At the council’s May 28 meeting, members told planning staff to revise the Land Management Ordinance rather than move the RV rules into the town code of ordinances. That choice matters because the LMO covers both Elon’s municipal limits and its ETJ, while the town code would reach only properties inside the town line. Residents on the edges of Elon have been part of the same complaint pattern as people inside town, and council members opted for a rule set that would apply consistently across that broader area.

The current rules are tight. In residential zoning districts, RVs generally cannot be parked in front of a home. They may be kept in a backyard or side yard only if they are screened or enclosed in a building, and even then the owner must pay a $60 zoning compliance permit. The ordinance also allows an RV to sit in front of a home for up to seven days per calendar year, whether those days are consecutive or not.

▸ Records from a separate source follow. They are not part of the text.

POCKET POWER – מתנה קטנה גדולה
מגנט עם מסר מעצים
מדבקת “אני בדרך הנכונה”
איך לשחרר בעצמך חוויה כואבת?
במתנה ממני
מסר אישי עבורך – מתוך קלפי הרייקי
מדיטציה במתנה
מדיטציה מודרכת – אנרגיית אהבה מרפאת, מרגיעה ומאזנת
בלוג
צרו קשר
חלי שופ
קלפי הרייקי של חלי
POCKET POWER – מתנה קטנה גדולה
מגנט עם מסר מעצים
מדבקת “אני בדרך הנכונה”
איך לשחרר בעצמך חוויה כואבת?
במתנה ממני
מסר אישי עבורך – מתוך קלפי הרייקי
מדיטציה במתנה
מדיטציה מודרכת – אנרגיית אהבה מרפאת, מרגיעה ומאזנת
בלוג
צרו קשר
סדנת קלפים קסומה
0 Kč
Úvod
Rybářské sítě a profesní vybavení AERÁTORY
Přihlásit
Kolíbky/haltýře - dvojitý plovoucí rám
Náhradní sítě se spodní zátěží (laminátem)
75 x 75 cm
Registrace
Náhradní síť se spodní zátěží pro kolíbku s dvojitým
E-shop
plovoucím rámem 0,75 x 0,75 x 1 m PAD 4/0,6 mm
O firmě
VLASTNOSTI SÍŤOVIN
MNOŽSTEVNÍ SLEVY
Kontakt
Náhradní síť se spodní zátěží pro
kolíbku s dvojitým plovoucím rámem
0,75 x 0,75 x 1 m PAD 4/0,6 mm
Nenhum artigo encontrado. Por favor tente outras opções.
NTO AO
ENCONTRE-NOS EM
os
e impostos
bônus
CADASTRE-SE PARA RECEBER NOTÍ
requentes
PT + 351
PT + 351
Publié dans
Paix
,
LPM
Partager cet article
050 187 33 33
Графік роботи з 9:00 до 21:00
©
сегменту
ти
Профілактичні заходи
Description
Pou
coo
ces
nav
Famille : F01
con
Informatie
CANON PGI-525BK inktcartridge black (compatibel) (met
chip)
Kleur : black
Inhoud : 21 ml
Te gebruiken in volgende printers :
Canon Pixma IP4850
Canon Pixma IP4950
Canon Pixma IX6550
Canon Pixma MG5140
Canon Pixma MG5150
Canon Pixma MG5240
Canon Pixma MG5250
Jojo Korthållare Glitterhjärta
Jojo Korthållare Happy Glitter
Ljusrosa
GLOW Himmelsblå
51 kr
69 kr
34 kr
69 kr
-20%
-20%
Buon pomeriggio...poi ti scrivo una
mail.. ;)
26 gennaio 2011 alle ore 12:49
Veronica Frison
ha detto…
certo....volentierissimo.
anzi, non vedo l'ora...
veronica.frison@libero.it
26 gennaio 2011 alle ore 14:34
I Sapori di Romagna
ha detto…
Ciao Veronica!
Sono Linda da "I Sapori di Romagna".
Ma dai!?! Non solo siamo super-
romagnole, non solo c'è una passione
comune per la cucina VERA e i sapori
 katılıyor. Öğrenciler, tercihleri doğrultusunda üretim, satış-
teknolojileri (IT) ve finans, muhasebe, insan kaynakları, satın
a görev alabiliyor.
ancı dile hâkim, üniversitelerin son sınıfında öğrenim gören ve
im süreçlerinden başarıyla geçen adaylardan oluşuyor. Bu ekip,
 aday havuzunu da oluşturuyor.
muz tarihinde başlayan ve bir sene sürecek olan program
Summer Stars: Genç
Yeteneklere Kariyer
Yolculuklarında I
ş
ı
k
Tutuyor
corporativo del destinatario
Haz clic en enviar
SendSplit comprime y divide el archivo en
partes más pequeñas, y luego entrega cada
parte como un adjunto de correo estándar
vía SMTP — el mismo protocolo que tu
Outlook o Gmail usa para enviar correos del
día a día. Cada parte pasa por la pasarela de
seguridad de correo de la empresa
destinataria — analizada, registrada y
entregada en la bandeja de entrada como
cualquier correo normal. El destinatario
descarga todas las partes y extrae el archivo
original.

For homeowners, that means routine front-yard or street-facing RV parking could draw zoning enforcement, while limited temporary parking would still be allowed.

AI-generated illustration
AI-generated illustration

Town planning staff said the debate sharpened after neighbor complaints led them to identify 42 RV violations in the ETJ. Elon then held two community meetings, on April 13 and April 26, with about 27 people attending. Staff reported that those residents were overwhelmingly opposed to the screening and permit requirements. In response, the town temporarily stopped enforcing the existing RV restrictions while the ordinance is rewritten.

The dispute also reflects how Elon handles land-use regulation more broadly. The town’s planning and zoning staff process zoning permits, fence permits, rezoning requests, variances, appeals and ordinance interpretations, while the town says it contracts with Alamance County for building permit processing and inspections. Elon’s FAQ says most construction-related zoning applications carry a $60 processing fee, the same amount tied to the RV compliance permit. Under North Carolina law, cities can exercise planning authority in their corporate limits and in an ETJ, with extraterritorial representation required on planning-related boards. That gives Elon a legal path to keep RV rules in place outside town limits, and it sets a precedent for how the town may handle future code changes when neighborhood standards collide with property rights.